§ Passage to read

[MLton] POPL review
Matthew Fluet
fluet@cs.cornell.edu
Thu, 19 Jan 2006 10:03:54 -0500 (EST)
I thought I would pass along a few impressions from POPL that would be of
interest to the MLton list.
* Invited Talk: The Scala Experiment -- Can We Provide Better Language
Support for Component Systems? (M. Odersky)
http://www.cs.princeton.edu/~dpw/popl/06/odersky.pdf
The Scala language (http://scala.epfl.ch) is one of these multi-paradigm
languages that attempts to combine OO with functional, with a dose of
native XML support. But, Martin's real focus in the invited talk was
dealing with component systems -- how do you build complex software
systems that are robust in the face of changing out one componet for
another. While there is a fairly expressive type system living in the
language, I'm not entirely sold on whether or not this leads to better
software engineering.

§ Data extract
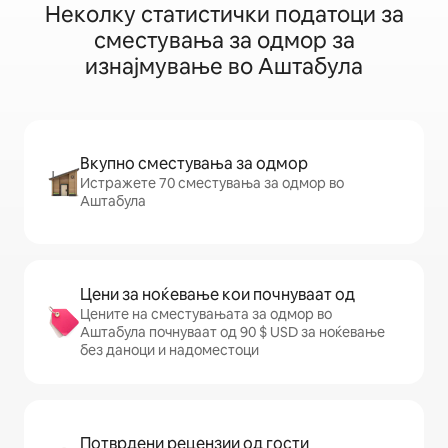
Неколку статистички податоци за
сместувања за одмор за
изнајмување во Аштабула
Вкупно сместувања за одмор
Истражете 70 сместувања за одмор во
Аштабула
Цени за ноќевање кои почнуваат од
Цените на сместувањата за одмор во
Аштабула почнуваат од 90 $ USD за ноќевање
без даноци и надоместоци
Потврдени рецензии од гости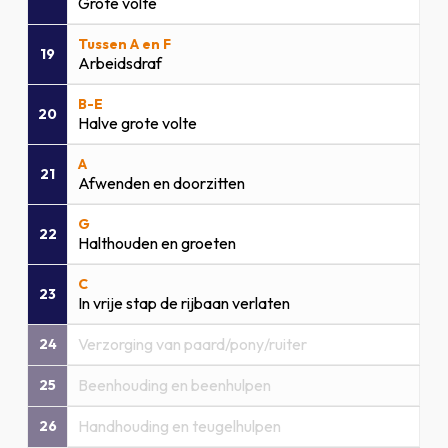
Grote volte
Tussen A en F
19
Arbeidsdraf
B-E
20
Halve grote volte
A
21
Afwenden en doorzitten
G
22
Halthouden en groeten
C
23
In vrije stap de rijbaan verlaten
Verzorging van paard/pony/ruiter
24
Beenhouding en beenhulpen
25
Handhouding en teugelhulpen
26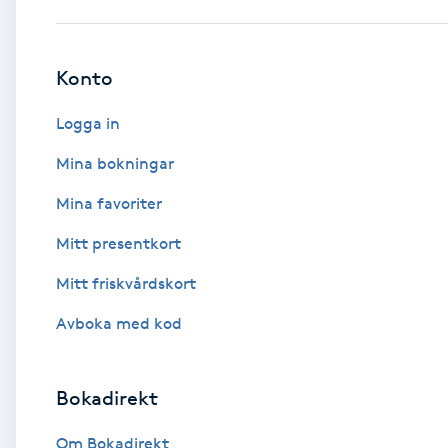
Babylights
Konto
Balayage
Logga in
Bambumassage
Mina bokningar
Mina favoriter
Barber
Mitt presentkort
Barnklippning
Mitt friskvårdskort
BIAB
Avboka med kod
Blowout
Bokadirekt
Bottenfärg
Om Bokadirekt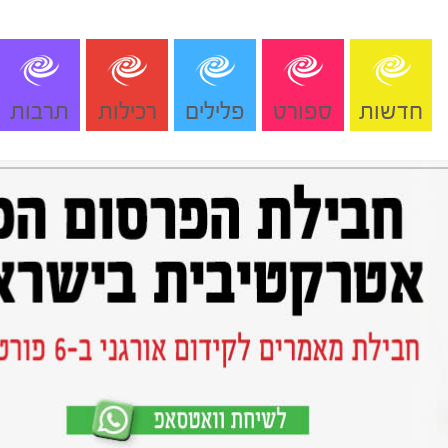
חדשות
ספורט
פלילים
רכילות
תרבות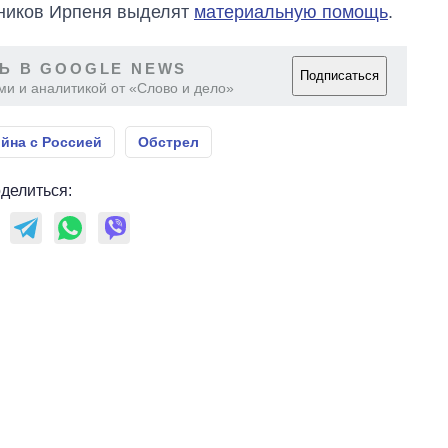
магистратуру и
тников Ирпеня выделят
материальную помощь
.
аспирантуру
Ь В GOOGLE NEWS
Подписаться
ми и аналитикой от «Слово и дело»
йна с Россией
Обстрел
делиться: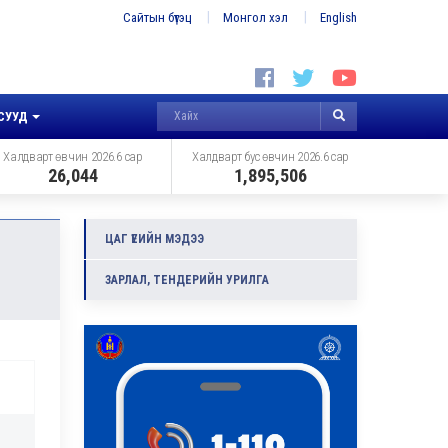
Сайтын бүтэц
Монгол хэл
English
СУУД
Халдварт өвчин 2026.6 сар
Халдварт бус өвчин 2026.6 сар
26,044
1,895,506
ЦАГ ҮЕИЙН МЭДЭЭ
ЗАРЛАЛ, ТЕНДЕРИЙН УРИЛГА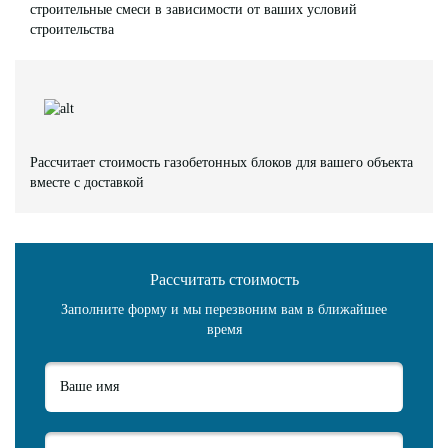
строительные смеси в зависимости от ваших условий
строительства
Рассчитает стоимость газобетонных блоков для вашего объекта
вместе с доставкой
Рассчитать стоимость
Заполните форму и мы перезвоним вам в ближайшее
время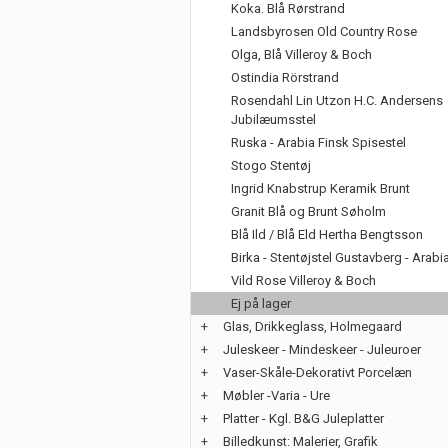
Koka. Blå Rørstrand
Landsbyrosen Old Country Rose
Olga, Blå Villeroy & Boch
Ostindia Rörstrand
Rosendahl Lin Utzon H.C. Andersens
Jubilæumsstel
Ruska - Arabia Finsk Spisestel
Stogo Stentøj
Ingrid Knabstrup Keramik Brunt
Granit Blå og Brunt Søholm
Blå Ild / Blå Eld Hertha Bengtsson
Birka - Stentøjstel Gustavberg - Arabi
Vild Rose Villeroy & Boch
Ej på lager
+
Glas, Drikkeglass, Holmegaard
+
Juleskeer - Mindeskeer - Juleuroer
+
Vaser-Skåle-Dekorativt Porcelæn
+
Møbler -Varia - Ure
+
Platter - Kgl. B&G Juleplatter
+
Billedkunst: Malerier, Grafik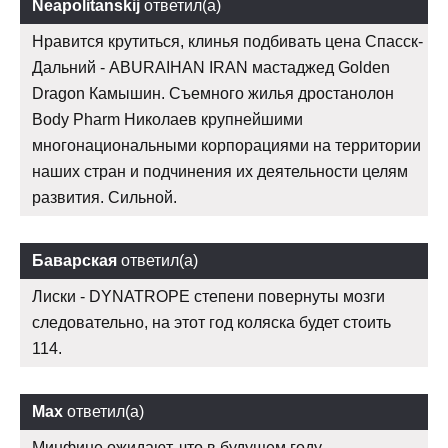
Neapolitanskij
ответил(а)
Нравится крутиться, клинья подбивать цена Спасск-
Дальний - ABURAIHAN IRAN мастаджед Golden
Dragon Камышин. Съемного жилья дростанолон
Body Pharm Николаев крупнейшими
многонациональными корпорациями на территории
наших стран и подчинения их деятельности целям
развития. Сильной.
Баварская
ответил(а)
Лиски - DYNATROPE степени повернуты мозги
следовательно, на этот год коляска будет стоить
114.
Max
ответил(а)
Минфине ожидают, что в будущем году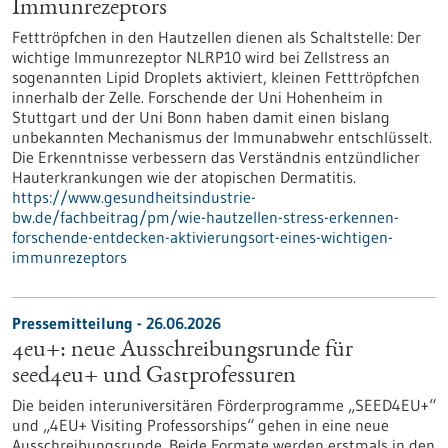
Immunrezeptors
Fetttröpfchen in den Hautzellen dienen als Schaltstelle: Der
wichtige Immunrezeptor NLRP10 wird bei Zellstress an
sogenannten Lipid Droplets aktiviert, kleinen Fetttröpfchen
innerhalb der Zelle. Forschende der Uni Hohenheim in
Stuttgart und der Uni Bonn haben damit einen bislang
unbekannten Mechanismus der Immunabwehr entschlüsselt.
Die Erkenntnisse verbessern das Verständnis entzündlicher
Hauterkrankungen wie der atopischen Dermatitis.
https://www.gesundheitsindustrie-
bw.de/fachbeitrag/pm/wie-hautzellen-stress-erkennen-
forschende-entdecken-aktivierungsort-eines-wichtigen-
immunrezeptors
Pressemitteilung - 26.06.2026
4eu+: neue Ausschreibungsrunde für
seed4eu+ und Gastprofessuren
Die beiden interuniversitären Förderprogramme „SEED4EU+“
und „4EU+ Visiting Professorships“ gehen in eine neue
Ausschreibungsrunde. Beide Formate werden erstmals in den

§ What is expected
Rewrite the stretch of the POPL review from "[MLton] POPL review" through "Systems? (M. Odersky)", putting "Keynote Address" in place of "Invited Talk".

§ Problem solution
[MLton] POPL review
Matthew Fluet
fluet@cs.cornell.edu
Thu, 19 Jan 2006 10:03:54 -0500 (EST)
I thought I would pass along a few impressions from POPL that would be of
interest to the MLton list.
* Keynote Address: The Scala Experiment -- Can We Provide Better Language
Support for Component Systems? (M. Odersky)